CDM supports both full migration and incremental migration. When CDM file migration is used, you can implement full migration by copying files. When CDM file migration is used, you can implement incremental migration by setting Duplicate File Processing Method to Skip.

Figure 1 shows the solution for using CDM to migrate Hudi data to an MRS cluster.

Figure 1 Hudi data migration
Click to enlarge

Solution Advantages

Easy-to-use: The wizard-based development interface eliminates the need for manual programming, allowing you to create migration tasks through intuitive, step-by-step configurations within minutes.
High migration efficiency: Built on a distributed computing framework, the system significantly boosts data migration and transmission performance. It also features targeted optimizations for writing to specific data sources, ensuring faster and more efficient data transfers.
Real-time monitoring: You stay informed throughout the migration process with automatic real-time monitoring, alarm reporting, and notifications.

Impact on the System

During the migration, data inconsistency may occur if the changes on the Hudi files in the source cluster are not timely synchronized to the destination cluster. You can use the verification tool to identify inconsistent data, and migrate or add the data.
The migration may cause the performance of the source cluster to deteriorate, increasing the response time of source services. It is recommended that you migrate data during off-peak hours and properly configure resources, including compute, storage, and network resources, in the source cluster to ensure that the cluster can handle the migration workloads.

Notes and Constraints

Migrating a large volume of data has high requirements on network communication. When a migration task is executed, other services may be adversely affected. You are advised to migrate data during off-peak hours.
This section uses Huawei Cloud CDM 2.9.2.200 as an example to describe how to migrate data. The operations may vary depending on the CDM version. For details, see the operation guide of the required version.
For details about the data sources supported by CDM, see Supported Data Sources. If the data source is Apache HDFS, the recommended version is 2.8.X or 3.1.X. Before performing the migration, ensure that the data source supports migration.

Prerequisites

The source and destination clusters can communicate with CDM.
Before starting the migration, you need to identify the tables to be migrated. For metadata-defined tables, you have obtained the database name and table name. For path-defined tables, you have obtained the table path.

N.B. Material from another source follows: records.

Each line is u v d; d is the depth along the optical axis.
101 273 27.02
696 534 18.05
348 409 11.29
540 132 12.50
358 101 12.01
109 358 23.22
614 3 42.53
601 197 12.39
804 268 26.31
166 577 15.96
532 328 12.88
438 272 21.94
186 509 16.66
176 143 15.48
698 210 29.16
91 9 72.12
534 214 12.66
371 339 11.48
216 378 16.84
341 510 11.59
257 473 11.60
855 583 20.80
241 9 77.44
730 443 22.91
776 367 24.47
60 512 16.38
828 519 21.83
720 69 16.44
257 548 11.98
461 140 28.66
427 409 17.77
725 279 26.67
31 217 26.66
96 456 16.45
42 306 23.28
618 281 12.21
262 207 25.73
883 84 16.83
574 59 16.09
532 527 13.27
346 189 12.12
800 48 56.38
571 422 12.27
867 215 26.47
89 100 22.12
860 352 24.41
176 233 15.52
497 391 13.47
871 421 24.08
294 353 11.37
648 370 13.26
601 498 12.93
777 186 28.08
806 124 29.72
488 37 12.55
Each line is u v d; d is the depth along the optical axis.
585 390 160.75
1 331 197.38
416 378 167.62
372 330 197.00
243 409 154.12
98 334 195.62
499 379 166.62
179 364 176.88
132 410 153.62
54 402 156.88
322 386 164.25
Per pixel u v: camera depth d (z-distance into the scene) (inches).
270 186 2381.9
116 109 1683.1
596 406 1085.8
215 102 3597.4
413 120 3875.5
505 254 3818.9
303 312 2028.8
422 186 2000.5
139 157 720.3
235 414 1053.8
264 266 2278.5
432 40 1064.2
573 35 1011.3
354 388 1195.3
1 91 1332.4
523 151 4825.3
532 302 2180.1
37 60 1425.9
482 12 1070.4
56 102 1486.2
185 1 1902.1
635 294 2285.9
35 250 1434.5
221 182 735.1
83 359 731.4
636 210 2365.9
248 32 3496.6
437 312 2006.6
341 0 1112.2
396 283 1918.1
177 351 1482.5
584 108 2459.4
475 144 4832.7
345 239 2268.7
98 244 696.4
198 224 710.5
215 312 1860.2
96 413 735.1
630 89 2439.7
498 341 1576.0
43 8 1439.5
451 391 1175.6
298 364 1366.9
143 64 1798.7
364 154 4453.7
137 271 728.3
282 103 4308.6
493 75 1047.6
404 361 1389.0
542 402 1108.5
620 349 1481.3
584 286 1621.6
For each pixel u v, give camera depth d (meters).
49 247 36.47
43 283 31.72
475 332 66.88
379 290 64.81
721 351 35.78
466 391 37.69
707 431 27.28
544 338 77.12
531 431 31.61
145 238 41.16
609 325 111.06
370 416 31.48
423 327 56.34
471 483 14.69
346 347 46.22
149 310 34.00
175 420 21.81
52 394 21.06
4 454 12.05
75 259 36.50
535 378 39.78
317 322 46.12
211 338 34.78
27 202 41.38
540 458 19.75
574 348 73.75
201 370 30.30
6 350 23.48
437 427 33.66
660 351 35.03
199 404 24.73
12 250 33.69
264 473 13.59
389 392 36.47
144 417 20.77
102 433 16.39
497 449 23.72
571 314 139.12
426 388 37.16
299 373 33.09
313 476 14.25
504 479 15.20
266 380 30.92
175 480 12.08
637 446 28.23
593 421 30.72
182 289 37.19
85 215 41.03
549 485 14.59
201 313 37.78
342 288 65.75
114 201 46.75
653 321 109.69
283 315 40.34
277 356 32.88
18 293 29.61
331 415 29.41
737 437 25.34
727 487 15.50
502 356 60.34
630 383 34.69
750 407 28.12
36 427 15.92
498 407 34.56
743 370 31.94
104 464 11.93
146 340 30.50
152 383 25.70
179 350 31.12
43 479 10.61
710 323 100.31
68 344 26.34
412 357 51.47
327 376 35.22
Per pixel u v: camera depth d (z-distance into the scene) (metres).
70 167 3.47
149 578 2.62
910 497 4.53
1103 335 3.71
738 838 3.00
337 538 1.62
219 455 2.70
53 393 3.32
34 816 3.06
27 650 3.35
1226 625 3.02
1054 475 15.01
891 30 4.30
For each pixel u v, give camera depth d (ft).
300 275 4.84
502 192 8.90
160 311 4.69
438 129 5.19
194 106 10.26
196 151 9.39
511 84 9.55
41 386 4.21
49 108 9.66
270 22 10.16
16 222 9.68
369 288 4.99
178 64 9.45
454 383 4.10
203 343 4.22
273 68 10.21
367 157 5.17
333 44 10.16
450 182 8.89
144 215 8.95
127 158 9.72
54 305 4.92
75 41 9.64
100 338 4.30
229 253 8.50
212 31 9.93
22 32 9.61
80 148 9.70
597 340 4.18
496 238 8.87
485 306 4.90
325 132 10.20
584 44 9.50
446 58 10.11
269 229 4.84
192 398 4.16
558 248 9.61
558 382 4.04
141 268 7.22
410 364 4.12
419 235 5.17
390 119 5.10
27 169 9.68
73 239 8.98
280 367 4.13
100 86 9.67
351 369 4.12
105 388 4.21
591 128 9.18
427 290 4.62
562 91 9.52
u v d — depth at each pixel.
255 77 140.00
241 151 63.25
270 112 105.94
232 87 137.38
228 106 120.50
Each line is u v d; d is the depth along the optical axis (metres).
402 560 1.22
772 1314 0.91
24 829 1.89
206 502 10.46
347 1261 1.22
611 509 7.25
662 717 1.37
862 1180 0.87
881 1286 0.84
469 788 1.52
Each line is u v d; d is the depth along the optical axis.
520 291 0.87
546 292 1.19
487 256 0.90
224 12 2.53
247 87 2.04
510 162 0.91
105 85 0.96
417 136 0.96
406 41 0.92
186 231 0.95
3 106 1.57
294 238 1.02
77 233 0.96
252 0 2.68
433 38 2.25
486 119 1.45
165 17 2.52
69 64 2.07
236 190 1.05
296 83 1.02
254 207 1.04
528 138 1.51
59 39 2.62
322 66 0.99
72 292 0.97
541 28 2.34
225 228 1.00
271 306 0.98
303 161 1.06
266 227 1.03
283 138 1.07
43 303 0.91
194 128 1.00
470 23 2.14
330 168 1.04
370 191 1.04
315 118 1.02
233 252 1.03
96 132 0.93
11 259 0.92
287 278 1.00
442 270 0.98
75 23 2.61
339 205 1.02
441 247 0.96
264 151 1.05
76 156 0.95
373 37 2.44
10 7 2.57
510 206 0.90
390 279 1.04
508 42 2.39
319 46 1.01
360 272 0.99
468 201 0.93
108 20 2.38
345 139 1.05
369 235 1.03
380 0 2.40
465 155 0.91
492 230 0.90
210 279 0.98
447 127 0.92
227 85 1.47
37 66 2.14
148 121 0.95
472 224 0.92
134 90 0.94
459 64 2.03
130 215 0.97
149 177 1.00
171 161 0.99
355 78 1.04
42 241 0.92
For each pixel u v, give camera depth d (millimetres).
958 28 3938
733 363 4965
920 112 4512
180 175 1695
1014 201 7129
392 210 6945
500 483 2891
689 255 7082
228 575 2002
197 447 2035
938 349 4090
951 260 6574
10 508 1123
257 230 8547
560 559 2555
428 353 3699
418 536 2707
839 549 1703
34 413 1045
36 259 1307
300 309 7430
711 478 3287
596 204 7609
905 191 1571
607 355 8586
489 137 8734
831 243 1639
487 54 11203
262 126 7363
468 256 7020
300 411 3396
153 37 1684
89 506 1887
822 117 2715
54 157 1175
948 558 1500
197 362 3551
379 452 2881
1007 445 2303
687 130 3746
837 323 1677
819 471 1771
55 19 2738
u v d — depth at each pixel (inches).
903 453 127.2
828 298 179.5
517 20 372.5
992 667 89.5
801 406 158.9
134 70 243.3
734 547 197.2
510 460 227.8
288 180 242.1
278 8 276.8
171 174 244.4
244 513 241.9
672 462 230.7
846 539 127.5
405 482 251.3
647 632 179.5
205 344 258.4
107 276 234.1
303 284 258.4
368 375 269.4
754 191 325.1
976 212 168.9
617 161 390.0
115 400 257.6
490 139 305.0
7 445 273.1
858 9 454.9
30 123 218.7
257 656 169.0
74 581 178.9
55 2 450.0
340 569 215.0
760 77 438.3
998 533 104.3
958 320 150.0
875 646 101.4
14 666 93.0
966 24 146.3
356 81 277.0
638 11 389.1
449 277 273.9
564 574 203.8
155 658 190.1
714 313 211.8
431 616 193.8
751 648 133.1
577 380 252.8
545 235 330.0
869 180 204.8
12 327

Migrating Existing Hudi Data Using CDM

Log in to the CDM console.
Create a CDM cluster. The security group, VPC, and subnet of the CDM cluster must be the same as those of the destination MRS cluster to ensure that the CDM cluster can communicate with the MRS cluster.
On the Cluster Management page, locate the row containing the desired cluster and click Job Management in the Operation column.
On the Links tab page, click Create Link.
Add a link to the source cluster by referring to Creating a Link Between CDM and a Data Source. Select a connector based on your cluster. For example, select Apache Hadoop. For details about link parameters, see Apache HDFS.

Figure 2 Link to the source cluster
On the Links tab page, click Create Link.
Add a link to the destination cluster by referring to Creating a Link Between CDM and a Data Source. Select a connector based on your cluster. For example, select MRS HDFS. For details about link parameters, see MRS HDFS.

Figure 3 Link to the destination cluster
Choose Job Management and click the Table/File Migration tab. Then, click Create Job.
Select the source and destination links.
- Job Name: Enter a custom job name, which can contain 1 to 256 characters consisting of letters, underscores (_), and digits.
- Source Link Name: Select the HDFS link of the source cluster. Data is exported from this link when the job is running.
- Destination Link Name: Select the HDFS link of the destination cluster. Data is imported to this link when the job is running.
Set job parameters for the source and destination links.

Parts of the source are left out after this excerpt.